ハンカチから、ふわりと優しい石鹸の香りが鼻をくすぐり、また気持ちが落ち着いた。
「ったく、そんなになるくらいなら、最初から強がんじゃねぇよ。馬鹿が」
ハンカチで目元を抑えているエミリの頭にぽんぽんと手を乗せるリヴァイの手は、ぶっきらぼうな言葉とは裏腹にとても優しくて、温かかった。
「すみません」
「俺は別に謝罪の言葉が聞きたいわけじゃねぇよ」
「……えへへ。ありがとうございます」
いつもこうして気にかけてくれるリヴァイの優しさが、とても嬉しい。
不思議なことに彼の前では、涙を流してしまうようになってしまった。
どんなに強がっても、それはリヴァイの前では通用しない。
それが何だか恥ずかしくて……だけど、心地よくもあった。
「……あの、前から気になっていたんですけど」
いつもより、少しだけ心臓の音がうるさい。
緊張を紛らわすために、胸元でギュッとリヴァイのハンカチを握りしめ、隣に立つリヴァイの顔を真っ直ぐと見つめた。
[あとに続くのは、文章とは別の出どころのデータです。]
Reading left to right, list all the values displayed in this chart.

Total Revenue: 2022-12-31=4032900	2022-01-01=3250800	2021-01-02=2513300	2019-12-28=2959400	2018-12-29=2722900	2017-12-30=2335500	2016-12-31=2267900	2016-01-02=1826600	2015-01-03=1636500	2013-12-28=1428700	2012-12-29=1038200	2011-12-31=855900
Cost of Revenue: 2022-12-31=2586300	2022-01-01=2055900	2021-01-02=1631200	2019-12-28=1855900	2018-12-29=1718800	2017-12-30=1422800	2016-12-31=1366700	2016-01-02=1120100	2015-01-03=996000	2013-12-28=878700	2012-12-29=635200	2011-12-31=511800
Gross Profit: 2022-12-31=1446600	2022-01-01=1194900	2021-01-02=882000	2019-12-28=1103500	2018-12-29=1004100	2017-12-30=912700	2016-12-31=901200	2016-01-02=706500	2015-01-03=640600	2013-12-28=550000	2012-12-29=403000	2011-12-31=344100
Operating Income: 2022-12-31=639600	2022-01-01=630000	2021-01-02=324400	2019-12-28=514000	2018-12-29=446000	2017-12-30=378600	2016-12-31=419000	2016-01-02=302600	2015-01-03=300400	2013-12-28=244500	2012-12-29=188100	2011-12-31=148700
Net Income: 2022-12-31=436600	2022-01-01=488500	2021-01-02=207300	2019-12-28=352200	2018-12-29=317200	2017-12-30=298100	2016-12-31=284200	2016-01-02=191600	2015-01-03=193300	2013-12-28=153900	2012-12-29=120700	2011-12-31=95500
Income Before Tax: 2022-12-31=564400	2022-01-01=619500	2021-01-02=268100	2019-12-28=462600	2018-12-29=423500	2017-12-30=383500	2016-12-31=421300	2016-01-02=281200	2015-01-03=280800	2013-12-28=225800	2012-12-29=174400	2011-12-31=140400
「どうして……兵長はいつも、私にここまでして下さるんですか?」
ずっと気になって仕方がなかった。
どうして兵士長であるリヴァイが、一介の兵士である自分をいつも気にかけ、寄り添ってくれるのか。
今回だけでなく、失恋した時、訓練兵時代の話をした時、いつだってエミリが涙を流す切っ掛けをくれたのは、リヴァイだった。
壁外調査で行方不明になった時だって、一人でエミリを探しに駆けつけてくれた。
何故、そこまでしてくれるのか……
リヴァイの気持ちに気づいていないエミリは、それがわからない。